Surety bonds are written to protect the insured against loss from the non-performance of a contract. A
building contractor, for example, who agrees to erect a factory according to specification and within a
certain time, might be required to furnish surety bonds guaranteeing performance of the contract. Such
fidelity and guarantee are covered by insurance company.
Title Insurance
Title insurance guarantees the title to real estate that is purchased by a firm or by an individual. There are
many examples on record of people who build homes on plots that were not theirs. With title insurance,
losses that result under such circumstances are covered by the title insurance company. Title insurance,
therefore, is essential on all real estate owned by a business.
Credit Insurance
This insurance is designed to protect a business firm against excessive, losses from accounts receivable that
are owned to the firm. Most policies of this type cover only losses that exceed the normal rate of loss on
such debt and the rate is specified in the policy. This insurance is taken up by business firms to protect
against excessive bad debts.
Aviation Insurance
Air travel has now become a common means of transport. It involves passengers, cargo and aircraft itself.
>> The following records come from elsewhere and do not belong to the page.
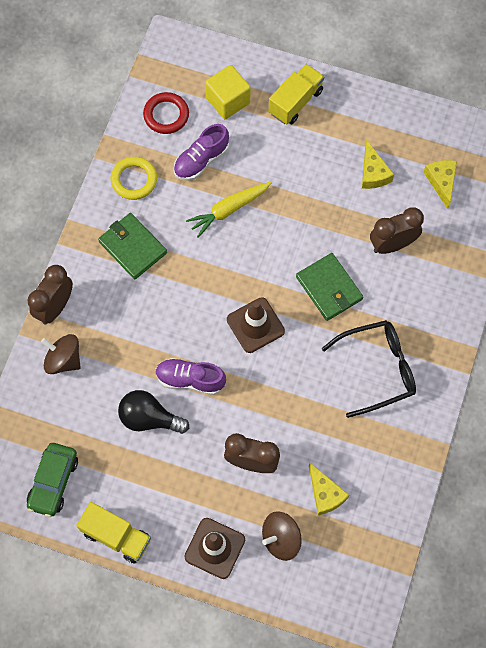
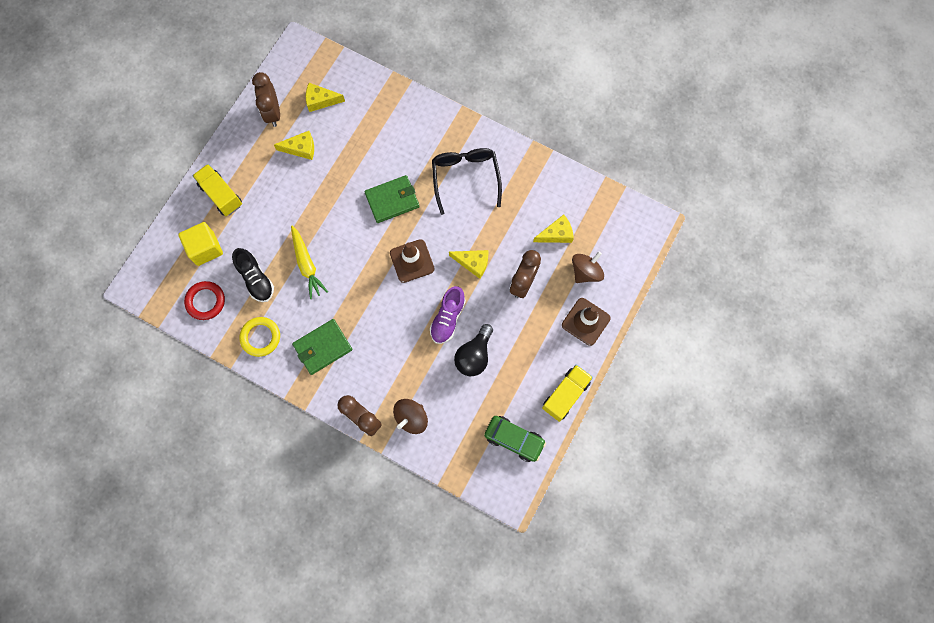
camera: 80 degrees left, 5 degrees up
purple shoe [174,124,229,180] -> black shoe [232,248,274,302]
brown spinning top [262,511,302,561] -> brown spinning top turned 120 degrees counterclockwise [572,251,604,283]
brown clock [370,207,424,254] -> brown clock moved to [252,72,280,127]
none -> yellow cheese [449,250,489,279]

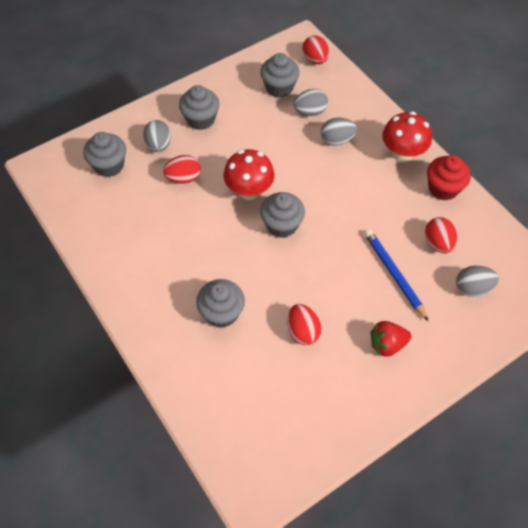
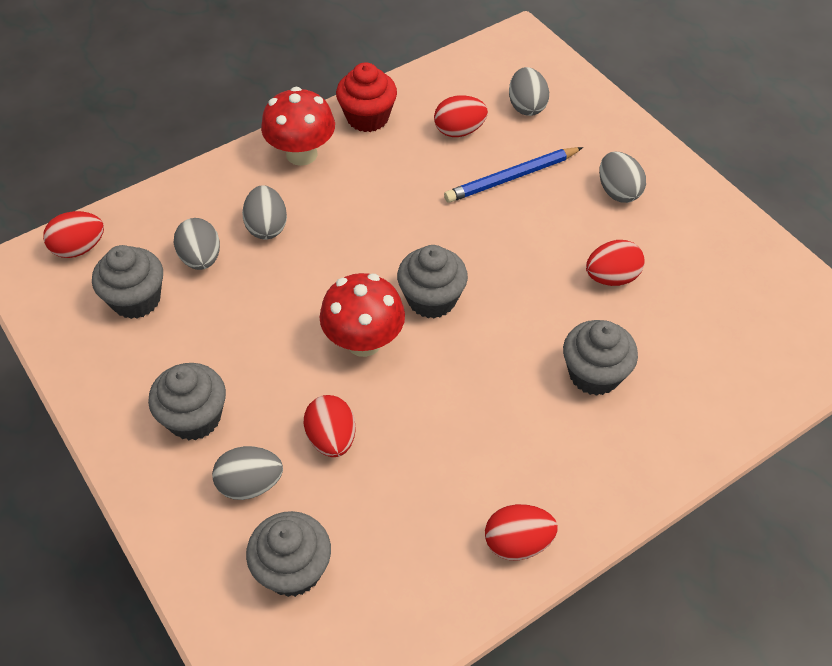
camera: 90 degrees left, 5 degrees down
red strawberry [370,321,411,357] -> grey egg [599,152,646,203]
none -> red egg [485,504,558,561]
They need insurance and for which aviation insurance has come up in action. The insurance of aircraft
relates to aeroplanes, gliders and helicopters. The comprehensive policy issued in respect of aeroplane
covers loss or damage to the aircraft itself and third party legal liability including legal liability for accidents
to passengers. Beside the aircraft it also offers protection to air traveling passengers and crew members.
Further, goods sent by air could also be insured against loss.